## EXERCISE TEXT
=== Section Start ===

There are so many interconnected parts of failure's purpose in life, that it's hard to know where to start, but I will begin with the familiar and build up to the most profound and important.


(Why) Failing Sucks



This is definitely the most familiar. We've all failed, and we've all known what that feels like.

No one genuinely enjoys failure. It's not fun. And it can make you feel stupid.

The more failures you accumulate, one after another, the more frustrated and disappointed you will become.

To be honest, I've been dealing with this a lot lately.

You see, I have a few specific scenes left to fix in my manuscript, and I can't for the life of me figure them out. I literally worked on it diligently for over a month. And while I made some headway, it wasn't much, and I'm largely just as stuck.

So, I've been accumulating lots of failures. And naturally I've been dealing with regular feelings of frustration, disappointment, and even depression. Heck, I've even gotten to the point of asking existential questions.

=== Section End ===

## DIRECTIONS
a) List the feelings the writer names in the sentence of the essay on failure that begins "And naturally I've been dealing with".
b) Write a continuation of the essay on failure, starting after its last sentence.
None of the rows are needed to complete the tasks.

[Extracted data entries]

=== Section Start ===

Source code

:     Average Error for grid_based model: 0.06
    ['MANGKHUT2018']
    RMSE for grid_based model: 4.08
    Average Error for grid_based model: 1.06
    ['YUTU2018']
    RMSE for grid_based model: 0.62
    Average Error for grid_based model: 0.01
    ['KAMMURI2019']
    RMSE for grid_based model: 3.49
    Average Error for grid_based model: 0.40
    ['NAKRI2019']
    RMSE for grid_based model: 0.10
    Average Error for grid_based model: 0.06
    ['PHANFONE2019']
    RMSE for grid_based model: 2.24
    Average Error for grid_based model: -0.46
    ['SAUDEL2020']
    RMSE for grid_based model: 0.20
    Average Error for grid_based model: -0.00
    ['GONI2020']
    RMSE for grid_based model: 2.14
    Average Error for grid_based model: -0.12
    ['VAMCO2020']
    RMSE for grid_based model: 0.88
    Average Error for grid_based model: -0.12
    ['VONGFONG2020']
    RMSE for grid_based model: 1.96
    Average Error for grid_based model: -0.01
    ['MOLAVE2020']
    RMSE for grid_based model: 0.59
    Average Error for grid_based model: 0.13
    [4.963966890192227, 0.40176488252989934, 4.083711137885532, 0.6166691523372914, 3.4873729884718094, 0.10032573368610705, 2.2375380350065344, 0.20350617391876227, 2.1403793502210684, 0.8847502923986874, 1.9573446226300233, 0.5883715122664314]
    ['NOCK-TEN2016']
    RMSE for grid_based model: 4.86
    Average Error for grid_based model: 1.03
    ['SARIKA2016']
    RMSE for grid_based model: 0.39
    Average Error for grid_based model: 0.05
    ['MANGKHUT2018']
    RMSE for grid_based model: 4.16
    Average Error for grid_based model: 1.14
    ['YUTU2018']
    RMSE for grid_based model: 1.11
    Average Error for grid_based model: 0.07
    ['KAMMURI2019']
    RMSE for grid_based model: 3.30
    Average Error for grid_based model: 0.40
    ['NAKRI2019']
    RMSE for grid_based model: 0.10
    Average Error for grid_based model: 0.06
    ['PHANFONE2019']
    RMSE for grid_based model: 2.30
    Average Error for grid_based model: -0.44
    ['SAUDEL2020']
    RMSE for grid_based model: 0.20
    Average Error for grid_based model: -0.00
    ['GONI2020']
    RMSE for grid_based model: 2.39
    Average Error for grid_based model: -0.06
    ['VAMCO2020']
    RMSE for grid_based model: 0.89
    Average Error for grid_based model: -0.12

=== Section End ===

## RESPONSES BY ITEM NUMBER
a) frustration, disappointment, depression

b)
But guess what? Any normal person in this same situation would feel those same feelings. I mean, seriously? Over a month? For me that means I've spent about 80 hours on it. Who wouldn't be frustrated? Disappointed? Depressed? Questioning life choices?

This is completely normal. And contrary to how you feel, it's not actually a bad thing. Sure, your emotions are a part of you and your existence, but you need to learn to rise above them, not be ruled by them.

Recently I read this in an article:

What feels like struggle and frustration is often skill development and growth. . . . In other words, what looks like failure is often the foundation of success.

I've heard others talk about how feelings of confusion are actually simply signals to your brain that you are about to learn something new.

These emotions may feel negative to your well-being at the time, but they actually aren't bad, and they definitely aren't evil.

They simply mean you are entering a skill development phase. This is completely true, and in the process of this post, you'll see why, specifically.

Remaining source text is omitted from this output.